The Value of Information in Multi-Scale Feedback Systems
Louisa Jane Di Felice, Ada Diaconescu, Payam Zahadat, Patricia Mellodge
TL;DR
This work develops an informational framework for multi-scale feedback in Complex Adaptive Systems, distinguishing syntactic, semantic, and pragmatic information to quantify how information flows across micro-, meso-, and macro-scales drive adaptation. It formalizes measures including $C_{syn}$, $C_{sm}$, $ riangle_{sm}$, $V_{sm,th}$, $V_{sm,gl}$, $ riangle_{pr}$, and $V_{pr,gl}$, and applies them to four case studies (Robotic Collective, Collective Decision-Making, Task Distribution, Hierarchical Oscillators) to illustrate how information value depends on context, delays, and abstraction. Across the cases, coarse-graining can reduce processing demands but alter the utility of information, with memory and estimation accuracy shaping semantic and pragmatic outcomes; delays can both help and hinder performance depending on system dynamics.
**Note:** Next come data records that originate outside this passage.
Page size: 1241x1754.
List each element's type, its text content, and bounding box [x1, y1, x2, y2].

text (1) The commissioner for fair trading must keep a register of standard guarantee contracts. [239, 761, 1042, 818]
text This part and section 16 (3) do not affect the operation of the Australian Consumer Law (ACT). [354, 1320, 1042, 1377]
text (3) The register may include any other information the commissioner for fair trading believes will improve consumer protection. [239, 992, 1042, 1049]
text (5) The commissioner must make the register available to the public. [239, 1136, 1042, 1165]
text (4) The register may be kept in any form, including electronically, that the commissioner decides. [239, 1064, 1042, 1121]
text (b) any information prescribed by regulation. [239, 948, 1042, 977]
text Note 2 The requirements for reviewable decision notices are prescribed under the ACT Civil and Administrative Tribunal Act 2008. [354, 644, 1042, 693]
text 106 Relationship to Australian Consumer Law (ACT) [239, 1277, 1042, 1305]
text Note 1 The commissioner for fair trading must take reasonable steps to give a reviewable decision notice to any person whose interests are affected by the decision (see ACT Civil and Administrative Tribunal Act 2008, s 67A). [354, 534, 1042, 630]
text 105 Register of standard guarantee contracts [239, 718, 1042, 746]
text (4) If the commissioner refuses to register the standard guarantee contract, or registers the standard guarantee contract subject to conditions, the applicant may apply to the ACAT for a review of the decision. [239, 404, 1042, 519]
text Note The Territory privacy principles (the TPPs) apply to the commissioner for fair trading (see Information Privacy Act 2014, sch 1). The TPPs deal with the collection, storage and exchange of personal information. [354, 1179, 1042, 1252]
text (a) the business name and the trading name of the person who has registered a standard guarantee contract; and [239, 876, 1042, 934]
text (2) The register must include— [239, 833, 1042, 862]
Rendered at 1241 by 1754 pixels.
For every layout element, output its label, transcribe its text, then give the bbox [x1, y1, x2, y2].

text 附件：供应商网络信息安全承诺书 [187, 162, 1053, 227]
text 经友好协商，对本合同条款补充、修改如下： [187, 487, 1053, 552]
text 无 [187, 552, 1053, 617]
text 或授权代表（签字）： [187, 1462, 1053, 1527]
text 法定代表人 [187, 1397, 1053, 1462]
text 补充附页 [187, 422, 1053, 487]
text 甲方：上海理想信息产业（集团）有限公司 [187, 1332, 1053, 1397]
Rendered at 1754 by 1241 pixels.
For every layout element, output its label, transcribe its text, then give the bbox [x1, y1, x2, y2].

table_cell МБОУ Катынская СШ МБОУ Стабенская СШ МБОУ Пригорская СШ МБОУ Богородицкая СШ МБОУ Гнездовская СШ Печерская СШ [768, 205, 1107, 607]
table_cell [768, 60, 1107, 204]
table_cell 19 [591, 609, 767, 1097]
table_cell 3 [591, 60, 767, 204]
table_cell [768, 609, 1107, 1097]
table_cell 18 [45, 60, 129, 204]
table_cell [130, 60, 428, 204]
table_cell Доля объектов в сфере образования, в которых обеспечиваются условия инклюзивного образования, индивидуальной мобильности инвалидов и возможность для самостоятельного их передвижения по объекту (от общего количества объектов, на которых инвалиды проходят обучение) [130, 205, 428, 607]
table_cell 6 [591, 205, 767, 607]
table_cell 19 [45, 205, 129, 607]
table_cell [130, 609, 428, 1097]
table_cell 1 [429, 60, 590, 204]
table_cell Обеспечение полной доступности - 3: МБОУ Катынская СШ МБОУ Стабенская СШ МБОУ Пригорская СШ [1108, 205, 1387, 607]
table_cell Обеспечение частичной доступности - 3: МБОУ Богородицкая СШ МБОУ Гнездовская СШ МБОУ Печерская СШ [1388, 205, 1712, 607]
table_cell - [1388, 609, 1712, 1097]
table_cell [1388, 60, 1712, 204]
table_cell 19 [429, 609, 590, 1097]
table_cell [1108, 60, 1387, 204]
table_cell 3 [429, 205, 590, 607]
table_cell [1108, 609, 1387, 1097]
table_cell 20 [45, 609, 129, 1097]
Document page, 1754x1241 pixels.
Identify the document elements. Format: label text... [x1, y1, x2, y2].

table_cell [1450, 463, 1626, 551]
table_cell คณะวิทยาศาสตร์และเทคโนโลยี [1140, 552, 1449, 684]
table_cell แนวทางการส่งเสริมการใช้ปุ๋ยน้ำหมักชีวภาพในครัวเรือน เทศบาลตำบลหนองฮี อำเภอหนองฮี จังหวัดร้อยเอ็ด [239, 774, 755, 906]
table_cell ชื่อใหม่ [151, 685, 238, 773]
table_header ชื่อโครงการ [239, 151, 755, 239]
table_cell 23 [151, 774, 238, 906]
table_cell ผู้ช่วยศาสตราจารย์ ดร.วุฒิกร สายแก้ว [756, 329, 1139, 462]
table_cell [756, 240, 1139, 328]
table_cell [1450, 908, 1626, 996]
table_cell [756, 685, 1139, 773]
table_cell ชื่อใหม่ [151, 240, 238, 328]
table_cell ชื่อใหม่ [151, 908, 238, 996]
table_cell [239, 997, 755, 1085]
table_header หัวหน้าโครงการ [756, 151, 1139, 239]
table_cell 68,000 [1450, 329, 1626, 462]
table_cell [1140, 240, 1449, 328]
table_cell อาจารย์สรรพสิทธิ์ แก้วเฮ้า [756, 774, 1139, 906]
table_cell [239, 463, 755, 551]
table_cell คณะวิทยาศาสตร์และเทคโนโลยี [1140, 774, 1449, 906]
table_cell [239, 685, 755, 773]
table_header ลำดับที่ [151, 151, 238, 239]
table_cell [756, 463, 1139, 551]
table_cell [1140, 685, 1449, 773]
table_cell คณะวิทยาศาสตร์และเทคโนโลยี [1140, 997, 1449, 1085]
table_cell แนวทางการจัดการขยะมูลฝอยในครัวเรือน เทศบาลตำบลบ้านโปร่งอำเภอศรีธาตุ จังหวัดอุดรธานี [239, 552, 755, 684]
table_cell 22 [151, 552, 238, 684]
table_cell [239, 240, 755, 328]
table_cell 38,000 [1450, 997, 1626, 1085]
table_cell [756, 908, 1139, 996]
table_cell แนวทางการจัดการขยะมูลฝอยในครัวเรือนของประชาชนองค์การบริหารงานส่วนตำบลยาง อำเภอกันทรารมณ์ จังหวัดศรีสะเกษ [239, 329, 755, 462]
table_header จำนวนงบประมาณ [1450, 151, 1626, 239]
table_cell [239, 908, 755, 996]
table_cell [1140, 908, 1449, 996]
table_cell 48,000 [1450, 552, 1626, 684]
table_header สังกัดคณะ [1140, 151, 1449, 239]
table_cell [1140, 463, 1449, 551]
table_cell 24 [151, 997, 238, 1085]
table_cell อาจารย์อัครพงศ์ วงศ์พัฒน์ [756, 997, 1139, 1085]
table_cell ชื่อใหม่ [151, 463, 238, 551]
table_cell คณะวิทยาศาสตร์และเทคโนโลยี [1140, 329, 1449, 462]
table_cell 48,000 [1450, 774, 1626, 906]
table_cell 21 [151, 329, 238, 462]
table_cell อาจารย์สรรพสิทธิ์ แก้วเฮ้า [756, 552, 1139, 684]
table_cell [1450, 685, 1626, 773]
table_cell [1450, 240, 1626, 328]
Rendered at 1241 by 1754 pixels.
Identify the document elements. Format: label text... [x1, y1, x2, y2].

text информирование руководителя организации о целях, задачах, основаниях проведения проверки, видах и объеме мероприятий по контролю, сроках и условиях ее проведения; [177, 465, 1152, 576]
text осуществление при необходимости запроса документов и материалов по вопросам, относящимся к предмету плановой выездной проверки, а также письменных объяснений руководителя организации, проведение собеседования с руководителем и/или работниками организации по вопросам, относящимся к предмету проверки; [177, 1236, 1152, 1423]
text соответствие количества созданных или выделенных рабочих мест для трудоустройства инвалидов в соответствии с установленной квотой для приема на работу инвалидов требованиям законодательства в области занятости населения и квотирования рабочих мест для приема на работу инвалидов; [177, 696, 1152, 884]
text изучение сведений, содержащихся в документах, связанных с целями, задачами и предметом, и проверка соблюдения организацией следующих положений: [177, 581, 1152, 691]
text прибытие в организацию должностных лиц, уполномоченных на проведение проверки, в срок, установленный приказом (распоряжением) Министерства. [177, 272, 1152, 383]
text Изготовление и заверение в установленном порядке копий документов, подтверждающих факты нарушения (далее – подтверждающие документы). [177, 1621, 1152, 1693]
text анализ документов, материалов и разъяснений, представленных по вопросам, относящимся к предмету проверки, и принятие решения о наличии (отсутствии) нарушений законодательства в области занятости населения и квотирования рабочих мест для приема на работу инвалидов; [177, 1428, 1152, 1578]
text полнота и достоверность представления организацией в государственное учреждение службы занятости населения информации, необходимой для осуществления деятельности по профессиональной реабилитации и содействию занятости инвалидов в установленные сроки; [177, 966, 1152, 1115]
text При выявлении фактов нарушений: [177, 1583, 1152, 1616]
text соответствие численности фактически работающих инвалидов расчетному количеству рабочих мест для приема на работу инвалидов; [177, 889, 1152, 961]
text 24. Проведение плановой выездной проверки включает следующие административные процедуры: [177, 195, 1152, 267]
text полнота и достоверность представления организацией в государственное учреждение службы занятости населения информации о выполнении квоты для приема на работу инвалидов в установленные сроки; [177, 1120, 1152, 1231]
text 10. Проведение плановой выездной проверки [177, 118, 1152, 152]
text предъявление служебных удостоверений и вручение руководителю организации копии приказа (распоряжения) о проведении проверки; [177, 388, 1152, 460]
The results illuminate an informational theory of CAS, offering guidelines for measuring and tuning information flows to improve reactivity, stability, and scalability in multi-scale adaptive systems.
Abstract
Complex adaptive systems (CAS) can be described as systems of information flows dynamically interacting across scales in order to adapt and survive. CAS often consist of many components that work towards a shared goal, and interact across different informational scales through feedback loops, leading to their adaptation. In this context, understanding how information is transmitted among system components and across scales becomes crucial for understanding the behavior of CAS. Shannon entropy, a measure of syntactic information, is often used to quantify the size and rarity of messages transmitted between objects and observers, but it does not measure the value that information has for each specific observer. For this, semantic and pragmatic information have been conceptualized as describing the influence on an observer's knowledge and actions. Building on this distinction, we describe the architecture of multi-scale information flows in CAS through the concept of Multi-Scale Feedback Systems, and propose a series of syntactic, semantic and pragmatic information measures to quantify the value of information flows. While the measurement of values is necessarily context-dependent, we provide general guidelines on how to calculate semantic and pragmatic measures, and concrete examples of their calculation through four case studies: a robotic collective model, a collective decision-making model, a task distribution model, and a hierarchical oscillator model. Our results contribute to an informational theory of complexity, aiming to better understand the role played by information in the behavior of Multi-Scale Feedback Systems.